━━━━━ STUDY MATERIAL ━━━━━

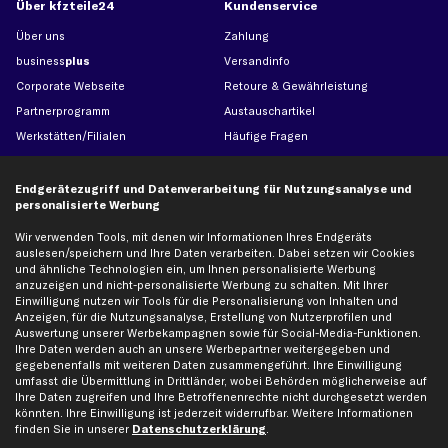
Über kfzteile24
Kundenservice
Über uns
Zahlung
business
plus
Versandinfo
Corporate Webseite
Retoure & Gewährleistung
Partnerprogramm
Austauschartikel
Werkstätten/Filialen
Häufige Fragen
Karriere
Automagazin
Bewertungen
Unsere Marken
Endgerätezugriff und Datenverarbeitung für Nutzungsanalyse und
personalisierte Werbung
Unsere App
Beliebte Autos
Gutscheine
Wir verwenden Tools, mit denen wir Informationen Ihres Endgeräts
auslesen/speichern und Ihre Daten verarbeiten. Dabei setzen wir Cookies
und ähnliche Technologien ein, um Ihnen personalisierte Werbung
anzuzeigen und nicht-personalisierte Werbung zu schalten. Mit Ihrer
Hilfe & Support
Top Produkte
Einwilligung nutzen wir Tools für die Personalisierung von Inhalten und
Anzeigen, für die Nutzungsanalyse, Erstellung von Nutzerprofilen und
Kontakt
Auspuff
Auswertung unserer Werbekampagnen sowie für Social-Media-Funktionen.
Datenschutz
Bremsbeläge
Ihre Daten werden auch an unsere Werbepartner weitergegeben und
gegebenenfalls mit weiteren Daten zusammengeführt. Ihre Einwilligung
AGB
Bremssattel
umfasst die Übermittlung in Drittländer, wobei Behörden möglicherweise auf
Impressum
Bremsscheiben
Ihre Daten zugreifen und Ihre Betroffenenrechte nicht durchgesetzt werden
könnten. Ihre Einwilligung ist jederzeit widerrufbar. Weitere Informationen
Whistleblowersystem
Lichtmaschine
finden Sie in unserer
Datenschutzerklärung
.
Dateneinstellungen
Luftfilter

━━━━━

__EXERCISE AIM__: Every entry should be written out word for word, except for its pictures.

__RESPONSE TO THE EXERCISE__:
Über kfzteile24
Kundenservice
Über uns
Zahlung
business
plus
Versandinfo
Corporate Webseite
Retoure & Gewährleistung
Partnerprogramm
Austauschartikel
Werkstätten/Filialen
Häufige Fragen
Karriere
Automagazin
Bewertungen
Unsere Marken
Endgerätezugriff und Datenverarbeitung für Nutzungsanalyse und
personalisierte Werbung
Unsere App
Beliebte Autos
Gutscheine
Wir verwenden Tools, mit denen wir Informationen Ihres Endgeräts
auslesen/speichern und Ihre Daten verarbeiten. Dabei setzen wir Cookies
und ähnliche Technologien ein, um Ihnen personalisierte Werbung
anzuzeigen und nicht-personalisierte Werbung zu schalten. Mit Ihrer
Hilfe & Support
Top Produkte
Einwilligung nutzen wir Tools für die Personalisierung von Inhalten und
Anzeigen, für die Nutzungsanalyse, Erstellung von Nutzerprofilen und
Kontakt
Auspuff
Auswertung unserer Werbekampagnen sowie für Social-Media-Funktionen.
Datenschutz
Bremsbeläge
Ihre Daten werden auch an unsere Werbepartner weitergegeben und
gegebenenfalls mit weiteren Daten zusammengeführt. Ihre Einwilligung
AGB
Bremssattel
umfasst die Übermittlung in Drittländer, wobei Behörden möglicherweise auf
Impressum
Bremsscheiben
Ihre Daten zugreifen und Ihre Betroffenenrechte nicht durchgesetzt werden
könnten. Ihre Einwilligung ist jederzeit widerrufbar. Weitere Informationen
Whistleblowersystem
Lichtmaschine
finden Sie in unserer
Datenschutzerklärung
.
Dateneinstellungen
Luftfilter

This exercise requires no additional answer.